In dit lid worden limitatief de mogelijke korte termijn financieringsinstrumenten benoemd. De termdaggeld (ook wel callgeld genoemd) staat voor opgenomen of uitgezette middelen voor onbepaalde tijd die dagelijks gewijzigd kan worden. Kasgeldleningen zijn niet verhandelbare leningen voor een vast bedrag en een vaste periode (maximaal 2 jaar) en tegen een vooraf overeengekomen rentepercentage. Kredietlimiet op de rekening courant betreft de mogelijkheid debet (‘rood’) te staan op de rekeningcourant tegen vooraf overeengekomen condities.

 

Artikel 16 lid 5

Dit lid behoeft geen nadere toelichting.

 

Artikel 16 lid 6

Dit lid behoeft geen nadere toelichting.

 

Artikel 17

Bij de treasuryfunctie zijn meerdere personen en organen betrokken. Met het oog op de omvang en de aard van de transacties en de hiermee samenhangende risico’s, zijn in dit artikel een aantal specifieke uitgangspunten opgenomen teneinde een eenduidige functiescheiding aan te brengen tussen beleidsbepaling en de uitvoering en tussen de administratie en controle op financiële transacties.
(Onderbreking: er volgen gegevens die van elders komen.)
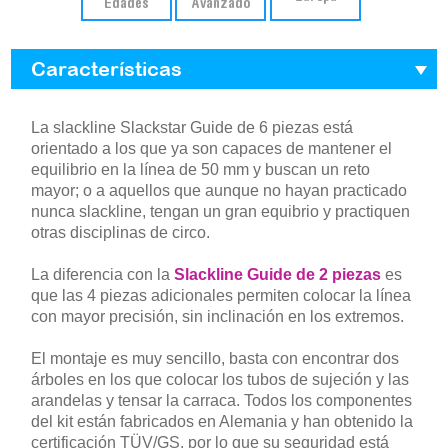
Edades
Avanzado
Características
La slackline Slackstar Guide de 6 piezas está
orientado a los que ya son capaces de mantener el
equilibrio en la línea de 50 mm y buscan un reto
mayor; o a aquellos que aunque no hayan practicado
nunca slackline, tengan un gran equibrio y practiquen
otras disciplinas de circo.
La diferencia con la
Slackline Guide de 2 piezas
es
que las 4 piezas adicionales permiten colocar la línea
con mayor precisión, sin inclinación en los extremos.
El montaje es muy sencillo, basta con encontrar dos
árboles en los que colocar los tubos de sujeción y las
arandelas y tensar la carraca. Todos los componentes
del kit están fabricados en Alemania y han obtenido la
certificación TÜV/GS, por lo que su seguridad está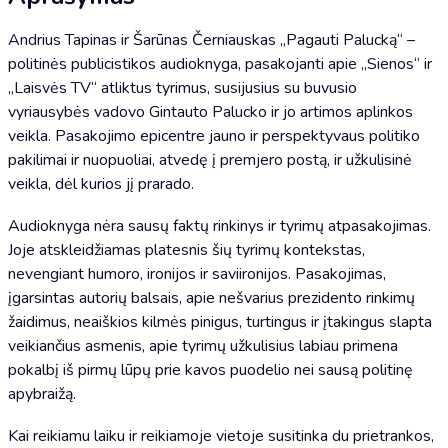
Andrius Tapinas ir Šarūnas Černiauskas „Pagauti Palucką“ –
politinės publicistikos audioknyga, pasakojanti apie „Sienos“ ir
„Laisvės TV“ atliktus tyrimus, susijusius su buvusio
vyriausybės vadovo Gintauto Palucko ir jo artimos aplinkos
veikla. Pasakojimo epicentre jauno ir perspektyvaus politiko
pakilimai ir nuopuoliai, atvedę į premjero postą, ir užkulisinė
veikla, dėl kurios jį prarado.
Audioknyga nėra sausų faktų rinkinys ir tyrimų atpasakojimas.
Joje atskleidžiamas platesnis šių tyrimų kontekstas,
nevengiant humoro, ironijos ir saviironijos. Pasakojimas,
įgarsintas autorių balsais, apie nešvarius prezidento rinkimų
žaidimus, neaiškios kilmės pinigus, turtingus ir įtakingus slapta
veikiančius asmenis, apie tyrimų užkulisius labiau primena
pokalbį iš pirmų lūpų prie kavos puodelio nei sausą politinę
apybraižą.
Kai reikiamu laiku ir reikiamoje vietoje susitinka du prietrankos,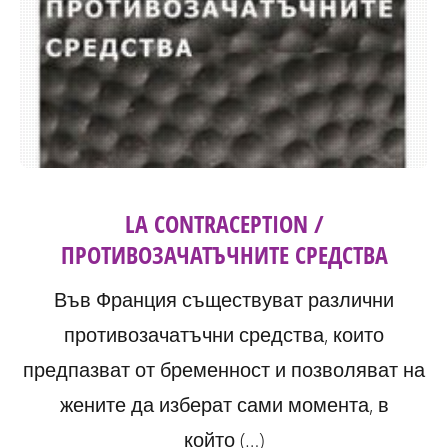
LA CONTRACEPTION /
ПРОТИВОЗАЧАТЪЧНИТЕ СРЕДСТВА
Във Франция съществуват различни
противозачатъчни средства, които
предпазват от бременност и позволяват на
жените да изберат сами момента, в
който (…)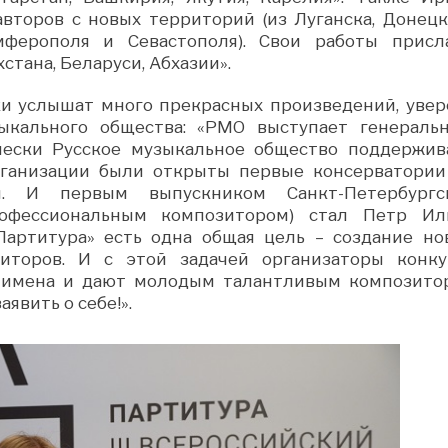
авторов с новых территорий (из Луганска, Донецк
мферополя и Севастополя). Свои работы присл
стана, Беларуси, Абхазии».
ки услышат много прекрасных произведений, увер
зыкального общества: «РМО выступает генераль
чески Русское музыкальное общество поддержив
рганизации были открыты первые консерватории
. И первым выпускником Санкт-Петербургс
рофессиональным композитором) стал Петр Ил
Партитура» есть одна общая цель – создание но
иторов. И с этой задачей организаторы конку
 имена и дают молодым талантливым композито
явить о себе!».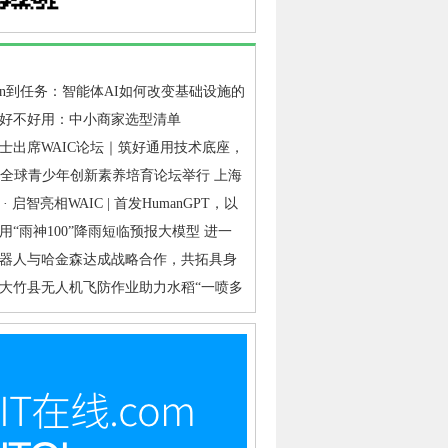
ken到任务：智能体AI如何改变基础设施的
点
好不好用：中小商家选型清单
士出席WAIC论坛｜筑好通用技术底座，
&启智交出工业具身落地答卷
代全球青少年创新素养培育论坛举行 上海
教育从“普及覆盖”迈向“提质培优”
· 启智亮相WAIC | 首发HumanGPT，以
底座破解行业“共创难”
用“雨神100”降雨短临预报大模型 进一
山洪、泥石流、滑坡、城市内涝等灾害短
器人与哈金森达成战略合作，共拓具身
准确性
业落地新路径
大竹县无人机飞防作业助力水稻“一喷多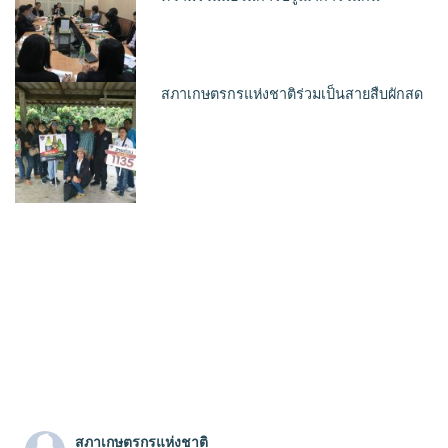
สภาเกษตรกรแห่งชาติร่วมเป็นสายสืบผักสด
สภาเกษตรกรแห่งชาติ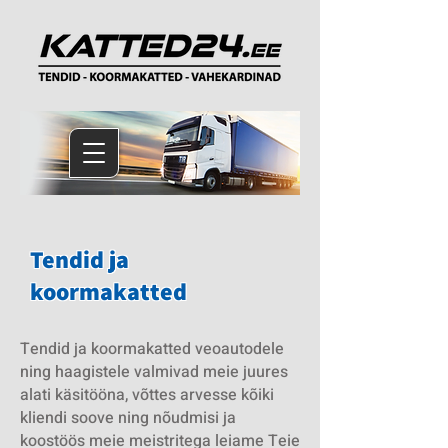
Tendid ja
koormakatted
Tendid ja koormakatted veoautodele
ning haagistele valmivad meie juures
alati käsitööna, võttes arvesse kõiki
kliendi soove ning nõudmisi ja
koostöös meie meistritega leiame Teie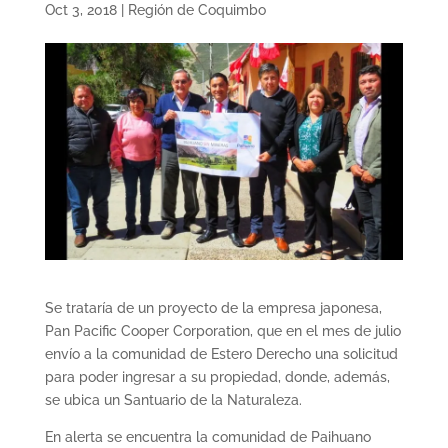
Oct 3, 2018
|
Región de Coquimbo
Se trataría de un proyecto de la empresa japonesa,
Pan Pacific Cooper Corporation, que en el mes de julio
envío a la comunidad de Estero Derecho una solicitud
para poder ingresar a su propiedad, donde, además,
se ubica un Santuario de la Naturaleza.
En alerta se encuentra la comunidad de Paihuano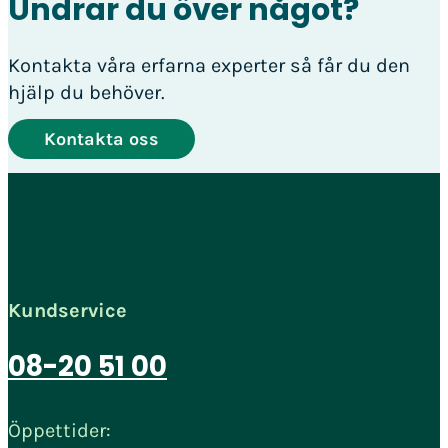
Undrar du över något?
Kontakta våra erfarna experter så får du den
hjälp du behöver.
Kontakta oss
Kundservice
08-20 51 00
Öppettider: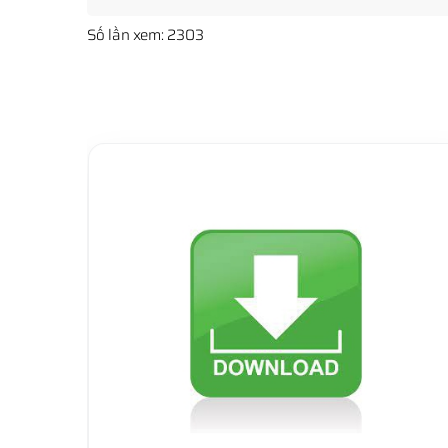
Số lần xem: 2303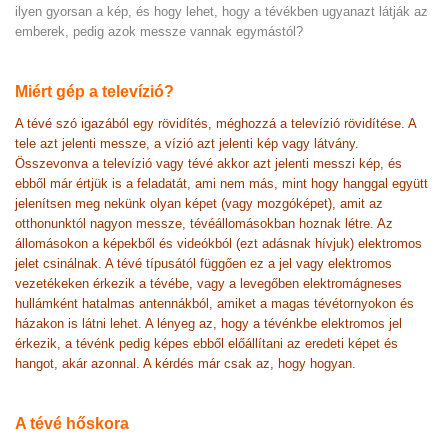
ilyen gyorsan a kép, és hogy lehet, hogy a tévékben ugyanazt látják az
emberek, pedig azok messze vannak egymástól?
Miért gép a televízió?
A tévé szó igazából egy rövidítés, méghozzá a televízió rövidítése. A
tele azt jelenti messze, a vízió azt jelenti kép vagy látvány.
Összevonva a televízió vagy tévé akkor azt jelenti messzi kép, és
ebből már értjük is a feladatát, ami nem más, mint hogy hanggal együtt
jelenítsen meg nekünk olyan képet (vagy mozgóképet), amit az
otthonunktól nagyon messze, tévéállomásokban hoznak létre. Az
állomásokon a képekből és videókból (ezt adásnak hívjuk) elektromos
jelet csinálnak. A tévé típusától függően ez a jel vagy elektromos
vezetékeken érkezik a tévébe, vagy a levegőben elektromágneses
hullámként hatalmas antennákból, amiket a magas tévétornyokon és
házakon is látni lehet. A lényeg az, hogy a tévénkbe elektromos jel
érkezik, a tévénk pedig képes ebből előállítani az eredeti képet és
hangot, akár azonnal. A kérdés már csak az, hogy hogyan.
A tévé hőskora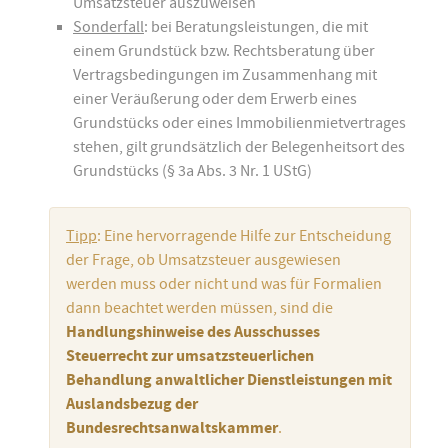
Umsatzsteuer auszuweisen
Sonderfall
: bei Beratungsleistungen, die mit
einem Grundstück bzw. Rechtsberatung über
Vertragsbedingungen im Zusammenhang mit
einer Veräußerung oder dem Erwerb eines
Grundstücks oder eines Immobilienmietvertrages
stehen, gilt grundsätzlich der Belegenheitsort des
Grundstücks (§ 3a Abs. 3 Nr. 1 UStG)
Tipp
: Eine hervorragende Hilfe zur Entscheidung
der Frage, ob Umsatzsteuer ausgewiesen
werden muss oder nicht und was für Formalien
dann beachtet werden müssen, sind die
Handlungshinweise des Ausschusses
Steuerrecht zur umsatzsteuerlichen
Behandlung anwaltlicher Dienstleistungen mit
Auslandsbezug der
Bundesrechtsanwaltskammer
.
Het college werkt deze uitgangspunten nog nader uit in de vorm van uitvoeringsrichtlijnen treasury.

 

Artikel 18

In dit artikel wordt uitsluitend ingegaan op de verantwoordelijkheden voor de raad en het college. Dit overeenkomstig de uitgangspunten van het dualisme. Een nadere uitwerking in verantwoordelijkheden en bevoegdheden naar personen en organen binnen de organisatie van de gemeente Leidschendam-Voorburg wordt nog nader geregeld in de uitvoeringsrichtlijnen treasury.

 

Artikel 19

In artikel 19 is geregeld op welke wijze het college de raad van informatie voorziet. Hierbij wordt aangesloten bij de bestuurlijke beleidscyclus, waarbij de begroting en jaarrekening/jaarverslag centraal staan. In de financieringsparagraaf van de begroting wordt door het college aan de raad de beleidsuitgangspunten inzake de treasury voorgelegd en in de financieringsparagraaf van het jaarverslag legt het college verantwoording af over het gevoerde treasurybeleid en de behaalde resultaten.